━━━ Given records
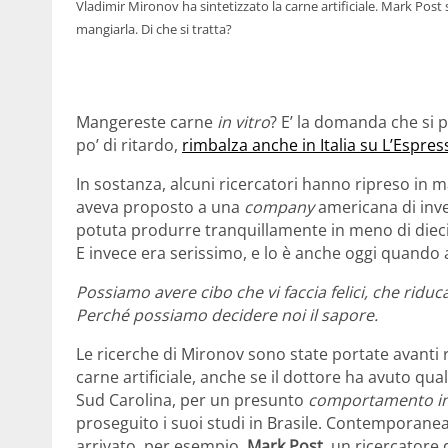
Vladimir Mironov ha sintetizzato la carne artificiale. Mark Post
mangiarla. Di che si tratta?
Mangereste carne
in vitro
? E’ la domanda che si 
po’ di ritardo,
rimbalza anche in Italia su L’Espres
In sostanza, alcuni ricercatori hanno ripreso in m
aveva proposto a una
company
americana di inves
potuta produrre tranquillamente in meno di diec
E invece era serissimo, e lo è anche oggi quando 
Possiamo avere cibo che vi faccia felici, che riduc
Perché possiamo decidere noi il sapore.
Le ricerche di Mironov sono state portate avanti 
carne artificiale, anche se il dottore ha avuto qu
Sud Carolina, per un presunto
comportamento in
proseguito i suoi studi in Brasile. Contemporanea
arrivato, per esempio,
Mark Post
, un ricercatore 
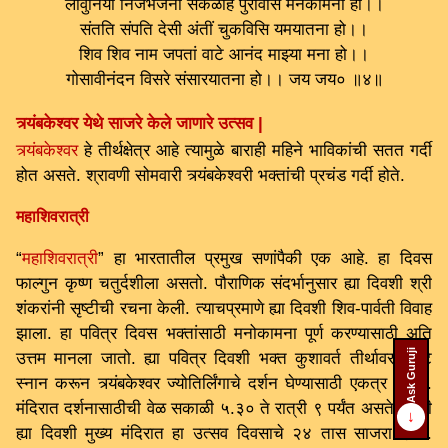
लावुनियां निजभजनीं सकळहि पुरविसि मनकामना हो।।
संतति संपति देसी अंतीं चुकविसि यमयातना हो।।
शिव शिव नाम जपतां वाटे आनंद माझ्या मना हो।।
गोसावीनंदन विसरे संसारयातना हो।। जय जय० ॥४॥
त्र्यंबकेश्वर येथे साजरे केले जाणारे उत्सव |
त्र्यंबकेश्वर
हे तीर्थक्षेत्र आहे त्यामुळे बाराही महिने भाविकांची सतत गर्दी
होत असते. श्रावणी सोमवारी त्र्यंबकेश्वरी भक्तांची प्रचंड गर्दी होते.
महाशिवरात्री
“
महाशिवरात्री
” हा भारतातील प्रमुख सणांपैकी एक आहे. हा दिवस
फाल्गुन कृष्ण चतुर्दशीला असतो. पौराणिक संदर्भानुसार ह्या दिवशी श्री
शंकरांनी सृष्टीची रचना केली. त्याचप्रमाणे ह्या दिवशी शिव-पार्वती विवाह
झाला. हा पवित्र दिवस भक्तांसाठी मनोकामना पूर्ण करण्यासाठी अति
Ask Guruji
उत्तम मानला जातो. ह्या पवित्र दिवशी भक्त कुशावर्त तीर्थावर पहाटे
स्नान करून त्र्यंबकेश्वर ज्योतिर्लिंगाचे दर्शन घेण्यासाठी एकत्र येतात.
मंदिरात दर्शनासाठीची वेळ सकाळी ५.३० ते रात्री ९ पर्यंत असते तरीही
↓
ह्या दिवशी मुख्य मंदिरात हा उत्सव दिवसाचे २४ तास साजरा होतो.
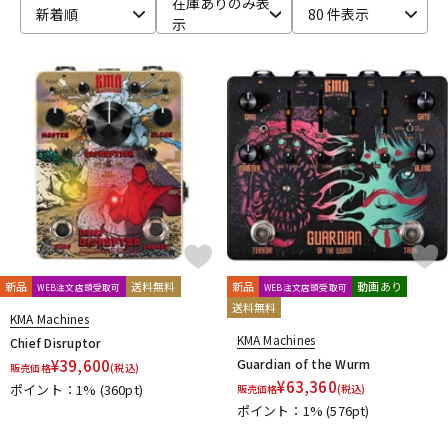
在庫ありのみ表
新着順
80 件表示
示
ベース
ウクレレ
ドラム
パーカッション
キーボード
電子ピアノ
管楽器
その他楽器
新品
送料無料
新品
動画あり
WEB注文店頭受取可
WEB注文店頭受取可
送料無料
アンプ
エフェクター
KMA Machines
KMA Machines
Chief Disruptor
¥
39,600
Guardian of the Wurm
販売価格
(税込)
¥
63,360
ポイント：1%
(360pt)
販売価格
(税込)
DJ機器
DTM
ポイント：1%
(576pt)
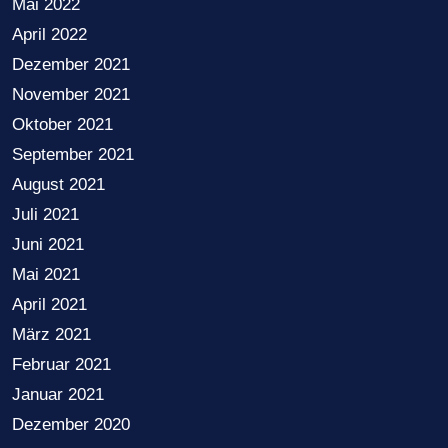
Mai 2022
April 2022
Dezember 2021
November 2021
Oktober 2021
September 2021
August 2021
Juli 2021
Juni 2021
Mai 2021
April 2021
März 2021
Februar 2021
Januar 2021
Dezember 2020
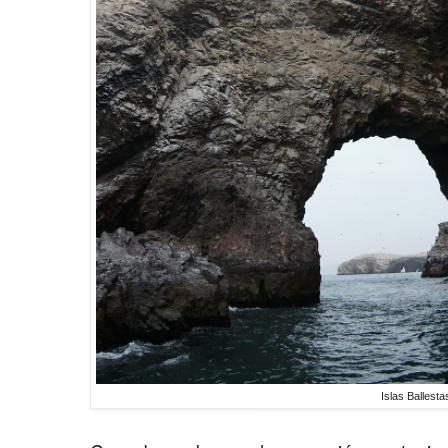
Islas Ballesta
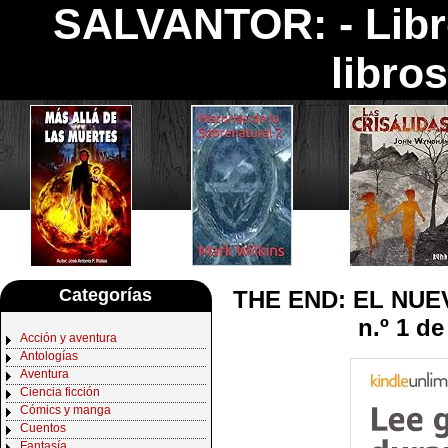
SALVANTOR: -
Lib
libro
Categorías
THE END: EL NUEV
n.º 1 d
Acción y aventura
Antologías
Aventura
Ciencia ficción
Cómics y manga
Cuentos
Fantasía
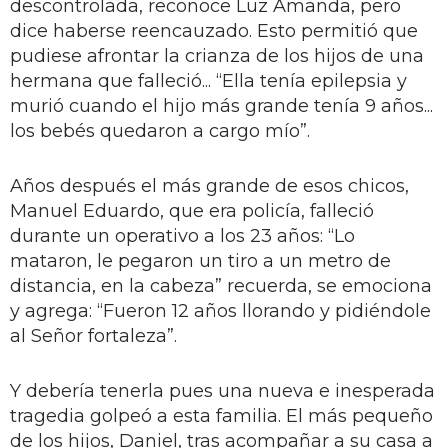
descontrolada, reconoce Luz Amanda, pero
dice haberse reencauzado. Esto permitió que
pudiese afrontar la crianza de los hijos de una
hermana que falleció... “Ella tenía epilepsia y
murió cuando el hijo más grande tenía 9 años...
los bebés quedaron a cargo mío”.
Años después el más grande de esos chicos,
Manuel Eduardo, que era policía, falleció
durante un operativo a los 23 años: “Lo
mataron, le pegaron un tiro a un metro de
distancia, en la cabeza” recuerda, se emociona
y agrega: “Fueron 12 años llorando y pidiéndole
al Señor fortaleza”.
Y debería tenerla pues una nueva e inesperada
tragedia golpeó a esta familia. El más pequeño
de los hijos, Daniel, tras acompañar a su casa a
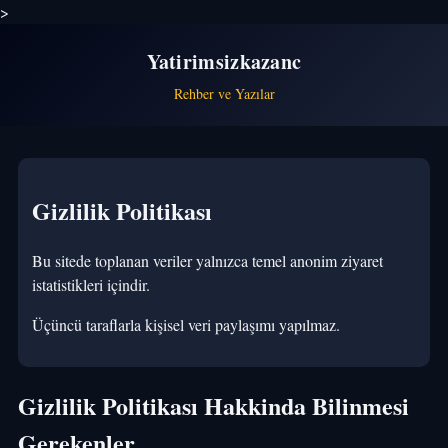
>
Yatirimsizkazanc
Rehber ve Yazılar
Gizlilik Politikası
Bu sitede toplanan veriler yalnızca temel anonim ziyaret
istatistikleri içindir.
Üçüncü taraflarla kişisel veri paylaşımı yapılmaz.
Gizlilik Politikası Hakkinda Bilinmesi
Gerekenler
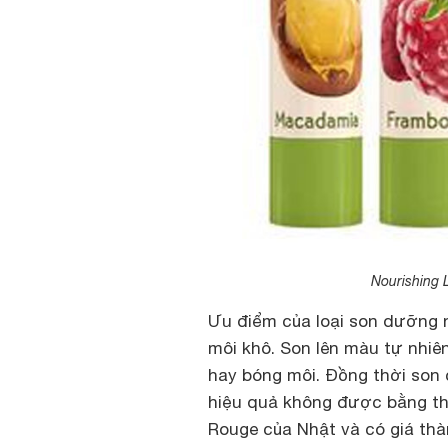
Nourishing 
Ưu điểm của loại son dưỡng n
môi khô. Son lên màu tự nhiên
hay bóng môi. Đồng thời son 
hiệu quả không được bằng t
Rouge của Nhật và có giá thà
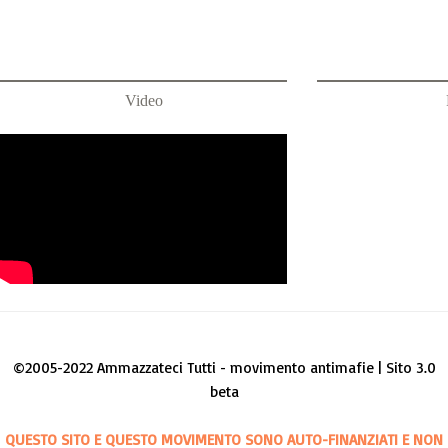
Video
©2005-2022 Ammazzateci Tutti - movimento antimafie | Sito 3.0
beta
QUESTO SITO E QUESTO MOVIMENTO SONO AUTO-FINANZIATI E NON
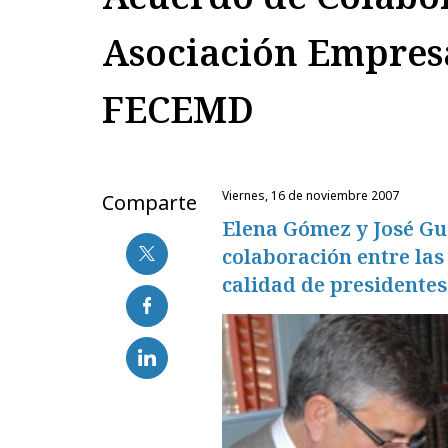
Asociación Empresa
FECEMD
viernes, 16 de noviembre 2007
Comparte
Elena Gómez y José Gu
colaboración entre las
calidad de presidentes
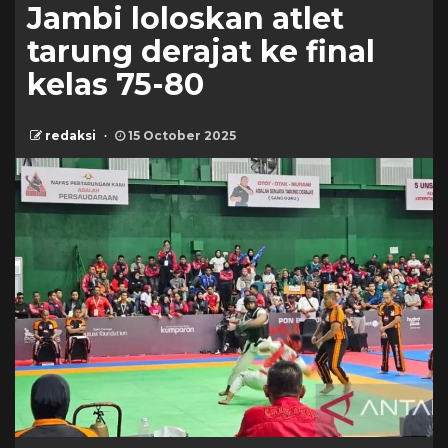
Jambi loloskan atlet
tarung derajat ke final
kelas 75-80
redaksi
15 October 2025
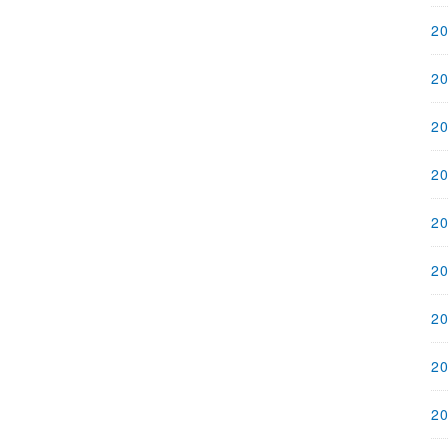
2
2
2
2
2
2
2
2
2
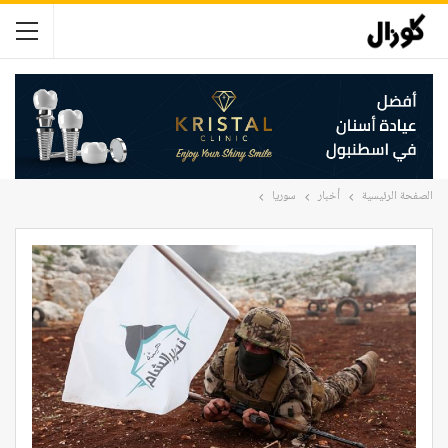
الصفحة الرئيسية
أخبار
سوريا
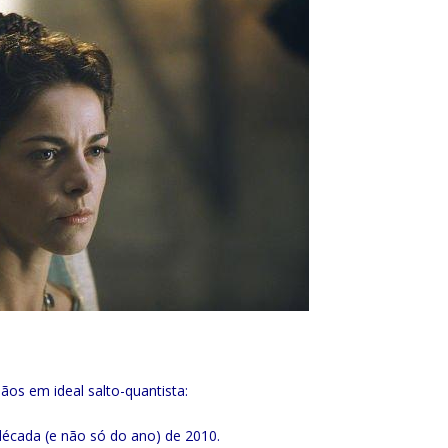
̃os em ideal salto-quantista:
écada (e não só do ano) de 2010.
━━━━━━
## Activity
Output every record above verbatim, excluding images.

## Answer to this task
Vladimir Mironov ha sintetizzato la carne artificiale. Mark Post
mangiarla. Di che si tratta?
Mangereste carne
in vitro
? E’ la domanda che si 
po’ di ritardo,
rimbalza anche in Italia su L’Espres
In sostanza, alcuni ricercatori hanno ripreso in m
aveva proposto a una
company
americana di inves
potuta produrre tranquillamente in meno di diec
E invece era serissimo, e lo è anche oggi quando 
Possiamo avere cibo che vi faccia felici, che riduc
Perché possiamo decidere noi il sapore.
Le ricerche di Mironov sono state portate avanti 
carne artificiale, anche se il dottore ha avuto qu
Sud Carolina, per un presunto
comportamento in
proseguito i suoi studi in Brasile. Contemporanea
arrivato, per esempio,
Mark Post
, un ricercatore 
लावुनियां निजभजनीं सकळहि पुरविसि मनकामना हो।।
संतति संपति देसी अंतीं चुकविसि यमयातना हो।।
शिव शिव नाम जपतां वाटे आनंद माझ्या मना हो।।
गोसावीनंदन विसरे संसारयातना हो।। जय जय० ॥४॥
त्र्यंबकेश्वर येथे साजरे केले जाणारे उत्सव |
त्र्यंबकेश्वर
हे तीर्थक्षेत्र आहे त्यामुळे बाराही महिने भाविकांची सतत गर्दी
होत असते. श्रावणी सोमवारी त्र्यंबकेश्वरी भक्तांची प्रचंड गर्दी होते.
महाशिवरात्री
“
महाशिवरात्री
” हा भारतातील प्रमुख सणांपैकी एक आहे. हा दिवस
फाल्गुन कृष्ण चतुर्दशीला असतो. पौराणिक संदर्भानुसार ह्या दिवशी श्री
शंकरांनी सृष्टीची रचना केली. त्याचप्रमाणे ह्या दिवशी शिव-पार्वती विवाह
झाला. हा पवित्र दिवस भक्तांसाठी मनोकामना पूर्ण करण्यासाठी अति
Ask Guruji
उत्तम मानला जातो. ह्या पवित्र दिवशी भक्त कुशावर्त तीर्थावर पहाटे
स्नान करून त्र्यंबकेश्वर ज्योतिर्लिंगाचे दर्शन घेण्यासाठी एकत्र येतात.
मंदिरात दर्शनासाठीची वेळ सकाळी ५.३० ते रात्री ९ पर्यंत असते तरीही
↓
ह्या दिवशी मुख्य मंदिरात हा उत्सव दिवसाचे २४ तास साजरा होतो.
在庫ありのみ表
新着順
80 件表示
示
ベース
ウクレレ
ドラム
パーカッション
キーボード
電子ピアノ
管楽器
その他楽器
新品
送料無料
新品
動画あり
WEB注文店頭受取可
WEB注文店頭受取可
送料無料
アンプ
エフェクター
KMA Machines
KMA Machines
Chief Disruptor
¥
39,600
Guardian of the Wurm
販売価格
(税込)
¥
63,360
ポイント：1%
(360pt)
販売価格
(税込)
DJ機器
DTM
ポイント：1%
(576pt)
Mai 2022
April 2022
Dezember 2021
November 2021
Oktober 2021
September 2021
August 2021
Juli 2021
Juni 2021
Mai 2021
April 2021
März 2021
Februar 2021
Januar 2021
Dezember 2020
Islas Ballesta
SALVANTOR: -
Lib
libro
Categorías
THE END: EL NUEV
n.º 1 d
Acción y aventura
Antologías
Aventura
Ciencia ficción
Cómics y manga
Cuentos
Fantasía
descontrolada, reconoce Luz Amanda, pero
dice haberse reencauzado. Esto permitió que
pudiese afrontar la crianza de los hijos de una
hermana que falleció... “Ella tenía epilepsia y
murió cuando el hijo más grande tenía 9 años...
los bebés quedaron a cargo mío”.
Años después el más grande de esos chicos,
Manuel Eduardo, que era policía, falleció
durante un operativo a los 23 años: “Lo
mataron, le pegaron un tiro a un metro de
distancia, en la cabeza” recuerda, se emociona
y agrega: “Fueron 12 años llorando y pidiéndole
al Señor fortaleza”.
Y debería tenerla pues una nueva e inesperada
tragedia golpeó a esta familia. El más pequeño
de los hijos, Daniel, tras acompañar a su casa a
>
Yatirimsizkazanc
Rehber ve Yazılar
Gizlilik Politikası
Bu sitede toplanan veriler yalnızca temel anonim ziyaret
istatistikleri içindir.
Üçüncü taraflarla kişisel veri paylaşımı yapılmaz.
Gizlilik Politikası Hakkinda Bilinmesi
Gerekenler
Nourishing 
Ưu điểm của loại son dưỡng n
môi khô. Son lên màu tự nhiên
hay bóng môi. Đồng thời son 
hiệu quả không được bằng t
Rouge của Nhật và có giá thà
Video
©2005-2022 Ammazzateci Tutti - movimento antimafie | Sito 3.0
beta
QUESTO SITO E QUESTO MOVIMENTO SONO AUTO-FINANZIATI E NON
Asociación Empresa
FECEMD
viernes, 16 de noviembre 2007
Comparte
Elena Gómez y José Gu
colaboración entre las
calidad de presidentes
Jambi loloskan atlet
tarung derajat ke final
kelas 75-80
redaksi
15 October 2025
2
2
2
2
2
2
2
2
2
الصفحة الرئيسية
أخبار
سوريا
̃os em ideal salto-quantista:
écada (e não só do ano) de 2010.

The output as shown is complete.